Gegeven tekst
In 1928 startte Pan Am met postvluchten van Miami naar Paramaribo, hoofdstad van de toenmalige Nederlandse kolonie Suriname. Lang voor de Tweede Wereldoorlog was de onverharde landingsbaan bij Zanderij een onderdeel van het netwerk van de Pan American World Airways (PAA).
Reeds op 24 maart 1934 moesten de vrouwelijke piloot Guggenheim en haar mannelijke co-piloot Russel Thaw een noodlanding maken nabij Nieuwe Haven, omdat ze de landingsbaan van Zanderij niet konden lokaliseren. Hun Lockheed-vliegtuig was dermate beschadigd dat het terug verscheept diende te worden naar de Verenigde Staten.
Op 16 april 1934 landde de Amerikaanse pilote Laura Ingalls met haar eenmotorige Lockheed Air Express op Zanderij tijdens de eerste solovlucht met een landvliegtuig door heel Zuid-Amerika.

Aangeleverde gegevens
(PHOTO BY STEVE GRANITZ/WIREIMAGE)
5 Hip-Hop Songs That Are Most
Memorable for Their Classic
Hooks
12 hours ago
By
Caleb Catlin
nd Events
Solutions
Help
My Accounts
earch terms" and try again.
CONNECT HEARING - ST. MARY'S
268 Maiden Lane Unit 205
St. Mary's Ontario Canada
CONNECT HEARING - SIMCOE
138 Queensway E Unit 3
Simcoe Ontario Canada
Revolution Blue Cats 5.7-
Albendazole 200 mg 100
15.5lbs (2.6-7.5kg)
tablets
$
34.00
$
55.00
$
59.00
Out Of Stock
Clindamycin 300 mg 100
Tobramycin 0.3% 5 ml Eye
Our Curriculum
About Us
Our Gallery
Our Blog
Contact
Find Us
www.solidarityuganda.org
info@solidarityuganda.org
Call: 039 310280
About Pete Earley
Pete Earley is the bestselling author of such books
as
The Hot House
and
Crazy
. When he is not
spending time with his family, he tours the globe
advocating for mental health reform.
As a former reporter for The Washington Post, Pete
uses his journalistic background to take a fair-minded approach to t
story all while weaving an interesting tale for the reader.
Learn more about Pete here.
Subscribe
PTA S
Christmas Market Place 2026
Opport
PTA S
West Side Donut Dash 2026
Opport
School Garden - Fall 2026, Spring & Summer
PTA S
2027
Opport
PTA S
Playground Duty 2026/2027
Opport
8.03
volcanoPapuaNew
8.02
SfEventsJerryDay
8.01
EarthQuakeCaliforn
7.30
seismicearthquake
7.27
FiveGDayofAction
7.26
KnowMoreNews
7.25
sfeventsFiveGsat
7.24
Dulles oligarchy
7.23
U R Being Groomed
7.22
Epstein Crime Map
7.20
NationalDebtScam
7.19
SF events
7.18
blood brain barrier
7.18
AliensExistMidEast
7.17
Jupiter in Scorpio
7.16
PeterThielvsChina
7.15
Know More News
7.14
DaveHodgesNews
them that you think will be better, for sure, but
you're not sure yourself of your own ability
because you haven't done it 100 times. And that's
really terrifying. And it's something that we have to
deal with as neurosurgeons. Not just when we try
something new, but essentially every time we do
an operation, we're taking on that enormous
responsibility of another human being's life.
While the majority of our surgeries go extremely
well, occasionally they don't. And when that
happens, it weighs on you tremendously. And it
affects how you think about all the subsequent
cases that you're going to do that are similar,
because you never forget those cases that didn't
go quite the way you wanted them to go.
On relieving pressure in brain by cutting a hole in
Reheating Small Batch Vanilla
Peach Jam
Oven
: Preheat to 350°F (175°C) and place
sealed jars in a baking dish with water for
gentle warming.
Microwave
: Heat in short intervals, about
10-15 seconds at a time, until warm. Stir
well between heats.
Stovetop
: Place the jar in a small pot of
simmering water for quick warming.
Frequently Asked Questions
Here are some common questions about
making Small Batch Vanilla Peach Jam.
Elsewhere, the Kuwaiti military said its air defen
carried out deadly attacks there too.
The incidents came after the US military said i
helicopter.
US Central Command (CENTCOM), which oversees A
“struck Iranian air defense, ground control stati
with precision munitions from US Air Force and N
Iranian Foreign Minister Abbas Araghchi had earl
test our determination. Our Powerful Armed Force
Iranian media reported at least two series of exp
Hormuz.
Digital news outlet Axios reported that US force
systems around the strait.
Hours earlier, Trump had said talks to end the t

Opdrachten
a) Citeer alles vanaf het begin van de gegevens tot en met de regel met "because you haven't".
b) Breid de tekst over de vroege luchtvaart op Zanderij uit met een vervolg dat aansluit op de laatste zin.

Antwoorden
a)
(PHOTO BY STEVE GRANITZ/WIREIMAGE)
5 Hip-Hop Songs That Are Most
Memorable for Their Classic
Hooks
12 hours ago
By
Caleb Catlin
nd Events
Solutions
Help
My Accounts
earch terms" and try again.
CONNECT HEARING - ST. MARY'S
268 Maiden Lane Unit 205
St. Mary's Ontario Canada
CONNECT HEARING - SIMCOE
138 Queensway E Unit 3
Simcoe Ontario Canada
Revolution Blue Cats 5.7-
Albendazole 200 mg 100
15.5lbs (2.6-7.5kg)
tablets
$
34.00
$
55.00
$
59.00
Out Of Stock
Clindamycin 300 mg 100
Tobramycin 0.3% 5 ml Eye
Our Curriculum
About Us
Our Gallery
Our Blog
Contact
Find Us
www.solidarityuganda.org
info@solidarityuganda.org
Call: 039 310280
About Pete Earley
Pete Earley is the bestselling author of such books
as
The Hot House
and
Crazy
. When he is not
spending time with his family, he tours the globe
advocating for mental health reform.
As a former reporter for The Washington Post, Pete
uses his journalistic background to take a fair-minded approach to t
story all while weaving an interesting tale for the reader.
Learn more about Pete here.
Subscribe
PTA S
Christmas Market Place 2026
Opport
PTA S
West Side Donut Dash 2026
Opport
School Garden - Fall 2026, Spring & Summer
PTA S
2027
Opport
PTA S
Playground Duty 2026/2027
Opport
8.03
volcanoPapuaNew
8.02
SfEventsJerryDay
8.01
EarthQuakeCaliforn
7.30
seismicearthquake
7.27
FiveGDayofAction
7.26
KnowMoreNews
7.25
sfeventsFiveGsat
7.24
Dulles oligarchy
7.23
U R Being Groomed
7.22
Epstein Crime Map
7.20
NationalDebtScam
7.19
SF events
7.18
blood brain barrier
7.18
AliensExistMidEast
7.17
Jupiter in Scorpio
7.16
PeterThielvsChina
7.15
Know More News
7.14
DaveHodgesNews
them that you think will be better, for sure, but
you're not sure yourself of your own ability
because you haven't done it 100 times. And that's

b)
In 1934 maakte de KLM met een driemotorige hoogdekker, de Fokker F.XVIII met registratie PH-AIS en genaamd de Snip, de eerste trans-Atlantische vlucht. Op 19 december 1934 vertrok de Snip van Praia op deze roemruchte kerstvlucht en bereikte 17 uur later, na 3600 km, op 20 december om half acht in de ochtend vliegveld Zanderij. Van daaruit werd doorgevlogen naar de eindbestemming Curaçao, waar men op 22 december landde.
In januari 1937 landde een baby Clipper Sikorsky S-38 op Zanderij met aan boord de vermogende William Henry Vanderbilt III met zijn vrouw en hun vrienden the Flying Hutchinson's. Op 3 juni 1937 arriveerde op Zanderij de Amerikaanse vliegenierster en luchtvaart pionier Amelia Earhart met haar Lockheed Model 10 Electra. Haar navigator was de ervaren voormalige Pan Am piloot Fred Noonan. Een maand later verdwenen beiden samen bij deze recordpoging de langste vlucht om de wereld te maken.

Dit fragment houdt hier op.